India’s express logistics and courier sector has evolved from a niche document-delivery service into a critical backbone for exports, cross-border e-commerce, manufacturing supply chains and MSME participation in global trade. Today, the sector has reached an estimated market size of around USD 9 billion in FY25 and is projected to more than double to nearly USD 22 billion by FY30, with the potential to generate up to 7 million direct and indirect jobs. This scale underscores the urgency of aligning regulation with operational and technological realities.
Modernising Courier Regulations: As the Union Budget 2026 approaches, there is a strong case for modernising courier regulations in a manner that strengthens, rather than dilutes, Customs oversight. The objective is not deregulation, but alignment with India’s fully digital, risk-managed Customs ecosystem.
The Courier Imports and Exports Regulations, 2010 were introduced to move courier processing from manual workflows to an electronic environment. Over the years, this objective has been realised through the Electronic Courier Clearance System (ECCS), supported by national risk management systems, digital payments and post-clearance audits. However, several restrictions carried forward from an earlier regulatory era now constraints trade without adding proportionate risk mitigation.
One such constraint is the ₹10 lakh value cap on courier exports. This cap does not apply to air cargo or India Post and has no equivalent in major exporting economies. Express logistics networks operate on time-definite, fully tracked and digitally audited platforms. Retaining a value cap based on legacy risk perceptions restricts exporters’ ability to fulfil high-value e-commerce and design-led export orders, forcing them into slower channels and increasing transaction costs.
India’s ambitions in pharmaceuticals, biotechnology, electronics and agri-trade also depend on enabling the import of perishables and regulated goods through express mode. Ambiguity around the definition of perishables and legacy exclusions on goods requiring testing have led to subjective interpretation, avoidable detentions and increased dwell time. For temperature-sensitive medical samples, biological materials and specialised food products, such delays can undermine product integrity. With electronic NOCs, Partner Government Agency integration and complete audit trails now available, targeted and risk-based controls can safely replace blanket exclusions.

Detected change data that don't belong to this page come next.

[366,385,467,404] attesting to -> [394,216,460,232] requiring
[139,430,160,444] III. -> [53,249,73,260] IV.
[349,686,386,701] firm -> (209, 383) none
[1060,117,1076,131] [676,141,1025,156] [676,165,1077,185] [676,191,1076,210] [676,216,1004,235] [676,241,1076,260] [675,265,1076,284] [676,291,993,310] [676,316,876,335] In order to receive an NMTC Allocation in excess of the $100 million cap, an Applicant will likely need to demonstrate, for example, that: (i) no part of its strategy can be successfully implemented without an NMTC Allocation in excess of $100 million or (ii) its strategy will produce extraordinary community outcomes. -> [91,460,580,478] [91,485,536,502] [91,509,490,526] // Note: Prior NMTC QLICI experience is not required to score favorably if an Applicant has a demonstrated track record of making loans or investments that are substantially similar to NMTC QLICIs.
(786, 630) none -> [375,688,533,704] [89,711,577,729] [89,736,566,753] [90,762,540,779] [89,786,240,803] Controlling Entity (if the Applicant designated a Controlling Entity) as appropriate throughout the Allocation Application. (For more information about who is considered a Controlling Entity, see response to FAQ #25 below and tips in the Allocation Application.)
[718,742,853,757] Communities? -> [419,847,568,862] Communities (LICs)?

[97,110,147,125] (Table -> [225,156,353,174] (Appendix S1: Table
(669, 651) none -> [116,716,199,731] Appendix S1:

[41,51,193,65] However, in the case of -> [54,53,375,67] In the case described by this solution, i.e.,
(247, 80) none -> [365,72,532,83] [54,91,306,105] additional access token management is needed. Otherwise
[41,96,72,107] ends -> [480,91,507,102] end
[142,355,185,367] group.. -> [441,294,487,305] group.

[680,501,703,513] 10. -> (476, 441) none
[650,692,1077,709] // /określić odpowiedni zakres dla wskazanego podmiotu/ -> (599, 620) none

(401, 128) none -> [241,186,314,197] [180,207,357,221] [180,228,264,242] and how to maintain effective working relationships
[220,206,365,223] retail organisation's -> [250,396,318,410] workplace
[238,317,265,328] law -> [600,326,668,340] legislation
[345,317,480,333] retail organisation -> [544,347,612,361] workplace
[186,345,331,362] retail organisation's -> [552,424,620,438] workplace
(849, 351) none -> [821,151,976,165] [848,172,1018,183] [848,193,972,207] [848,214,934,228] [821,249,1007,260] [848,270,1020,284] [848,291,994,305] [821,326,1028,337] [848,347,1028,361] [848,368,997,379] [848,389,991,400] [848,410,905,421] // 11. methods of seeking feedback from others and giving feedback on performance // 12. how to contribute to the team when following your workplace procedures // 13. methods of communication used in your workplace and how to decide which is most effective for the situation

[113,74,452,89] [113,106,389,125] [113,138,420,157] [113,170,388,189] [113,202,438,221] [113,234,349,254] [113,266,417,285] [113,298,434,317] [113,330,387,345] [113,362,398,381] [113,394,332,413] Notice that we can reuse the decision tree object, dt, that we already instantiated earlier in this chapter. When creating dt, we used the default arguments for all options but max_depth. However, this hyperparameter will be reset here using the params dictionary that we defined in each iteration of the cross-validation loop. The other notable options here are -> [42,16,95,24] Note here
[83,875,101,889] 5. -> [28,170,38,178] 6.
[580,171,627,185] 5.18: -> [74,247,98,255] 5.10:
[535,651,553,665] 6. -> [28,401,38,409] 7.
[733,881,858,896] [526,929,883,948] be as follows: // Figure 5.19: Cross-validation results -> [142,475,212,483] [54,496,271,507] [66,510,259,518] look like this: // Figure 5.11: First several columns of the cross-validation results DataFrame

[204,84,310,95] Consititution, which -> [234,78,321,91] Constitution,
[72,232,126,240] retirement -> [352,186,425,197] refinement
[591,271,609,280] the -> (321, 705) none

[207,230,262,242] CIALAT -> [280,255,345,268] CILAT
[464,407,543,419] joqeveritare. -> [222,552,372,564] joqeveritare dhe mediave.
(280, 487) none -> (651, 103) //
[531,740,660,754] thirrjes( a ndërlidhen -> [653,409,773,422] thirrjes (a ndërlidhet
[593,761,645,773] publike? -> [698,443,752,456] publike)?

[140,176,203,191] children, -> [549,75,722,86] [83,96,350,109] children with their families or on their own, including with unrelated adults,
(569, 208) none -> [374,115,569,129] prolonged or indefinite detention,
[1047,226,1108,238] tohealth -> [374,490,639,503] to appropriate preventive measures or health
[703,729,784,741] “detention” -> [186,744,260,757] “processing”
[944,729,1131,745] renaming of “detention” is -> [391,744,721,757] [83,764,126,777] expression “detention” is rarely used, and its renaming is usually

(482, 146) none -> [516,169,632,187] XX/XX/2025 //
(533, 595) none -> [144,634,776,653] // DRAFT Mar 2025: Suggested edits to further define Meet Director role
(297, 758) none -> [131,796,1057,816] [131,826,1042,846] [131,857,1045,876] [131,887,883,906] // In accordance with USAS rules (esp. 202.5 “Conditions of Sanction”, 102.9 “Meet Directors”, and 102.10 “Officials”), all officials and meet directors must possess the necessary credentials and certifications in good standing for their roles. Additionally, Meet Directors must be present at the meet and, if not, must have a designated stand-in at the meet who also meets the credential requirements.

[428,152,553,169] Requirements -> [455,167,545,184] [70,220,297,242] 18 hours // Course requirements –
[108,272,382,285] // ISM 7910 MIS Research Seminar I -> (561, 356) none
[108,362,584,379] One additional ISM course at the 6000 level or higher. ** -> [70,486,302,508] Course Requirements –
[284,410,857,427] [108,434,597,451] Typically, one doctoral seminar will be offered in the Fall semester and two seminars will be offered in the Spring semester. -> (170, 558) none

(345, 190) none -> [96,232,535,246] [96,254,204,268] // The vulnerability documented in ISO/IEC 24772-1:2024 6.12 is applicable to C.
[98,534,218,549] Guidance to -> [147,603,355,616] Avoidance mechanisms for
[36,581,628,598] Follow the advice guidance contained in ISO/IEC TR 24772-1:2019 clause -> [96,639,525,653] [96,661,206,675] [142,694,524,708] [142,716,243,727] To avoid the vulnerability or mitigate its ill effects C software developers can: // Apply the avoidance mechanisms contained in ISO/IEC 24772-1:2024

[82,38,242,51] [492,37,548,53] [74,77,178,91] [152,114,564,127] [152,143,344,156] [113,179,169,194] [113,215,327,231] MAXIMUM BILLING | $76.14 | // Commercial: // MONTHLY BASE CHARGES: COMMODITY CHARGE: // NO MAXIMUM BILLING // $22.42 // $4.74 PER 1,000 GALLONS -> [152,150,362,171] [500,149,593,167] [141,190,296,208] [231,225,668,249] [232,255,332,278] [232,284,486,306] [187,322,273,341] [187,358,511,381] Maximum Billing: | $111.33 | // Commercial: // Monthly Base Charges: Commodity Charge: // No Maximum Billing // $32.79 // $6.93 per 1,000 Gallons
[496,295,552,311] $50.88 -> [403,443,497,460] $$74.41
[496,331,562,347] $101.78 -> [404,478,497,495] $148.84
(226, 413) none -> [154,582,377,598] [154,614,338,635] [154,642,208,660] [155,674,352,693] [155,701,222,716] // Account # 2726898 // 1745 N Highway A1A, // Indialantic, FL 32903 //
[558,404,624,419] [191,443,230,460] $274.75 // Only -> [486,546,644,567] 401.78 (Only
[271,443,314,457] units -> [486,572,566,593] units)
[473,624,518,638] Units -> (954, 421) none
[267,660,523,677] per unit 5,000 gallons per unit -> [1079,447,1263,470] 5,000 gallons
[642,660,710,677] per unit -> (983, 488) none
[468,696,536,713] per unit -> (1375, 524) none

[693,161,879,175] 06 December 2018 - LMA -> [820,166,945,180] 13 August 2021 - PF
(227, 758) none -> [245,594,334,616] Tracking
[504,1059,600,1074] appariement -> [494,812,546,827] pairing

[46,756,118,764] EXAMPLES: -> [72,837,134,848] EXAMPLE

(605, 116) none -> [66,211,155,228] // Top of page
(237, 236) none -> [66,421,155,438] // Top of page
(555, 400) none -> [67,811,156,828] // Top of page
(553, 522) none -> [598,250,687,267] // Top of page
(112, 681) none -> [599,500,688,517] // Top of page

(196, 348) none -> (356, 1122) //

The case for advance filing of courier Bills of Entry basis House Airway Bills (HAWBs) is equally compelling. Express logistics operates on a door-to-door model using Courier Air Waybills with dynamic routing through regional hubs. Requiring MAWB and flight details at the advance filing stage undermines pre-arrival processing. Allowing filing based on courier AWBs, with flight details updated at the manifest stage, will enable earlier RMS decisions, faster out-of-charge and reduced dwell time, fully aligned with existing ICES practices.
Operational efficiency is also affected by uncleared courier imports that remain in India for extended periods due to KYC issues or non-responsive consignees. Reducing the Section 48 timeline for courier imports to 15 days and enabling return-to-origin for non-interdicted shipments will decongest terminals, reduce safety and intellectual property risks, and eliminate unnecessary storage and destruction.
From a compliance standpoint, introducing a Voluntary Disclosure framework under the courier regulations can strengthen cooperative compliance. Express operators perform system-driven statutory functions on behalf of trade and Customs and are often best placed to identify documentation gaps or discrepancies. Providing protection for bona fide disclosures will improve intelligence quality and early interdiction while preserving accountability.
It is also important to rationalise licence suspension and cancellation provisions. While firm action is essential in cases of systemic fraud or national security risk, suspension as a first response to operational lapses can disrupt international supply chains and undermine India’s credibility as a reliable trading partner. Proportionate enforcement better balances compliance with continuity.
Real-Time Exchange: Finally, India must move towards a real time data exchange between various government systems to include ECCS, ICEGATE, ICES, DGFT etc. Fragmented systems and legacy valuation formats create mismatches and post-clearance disputes. Also, it is important that the SEZ & EOU courier shipments are enabled for clearances through ECCS as it will support for India’s export-oriented manufacturing ecosystem. Harmonised data standards and fully digital workflows will future-proof India’s express trade architecture.
These reforms do not weaken Customs control. They strengthen it by leveraging digital data, national risk management and audit trails. Union Budget 2026 offers a timely opportunity to align courier regulations with the scale, ambition and growth trajectory of India’s express logistics sector.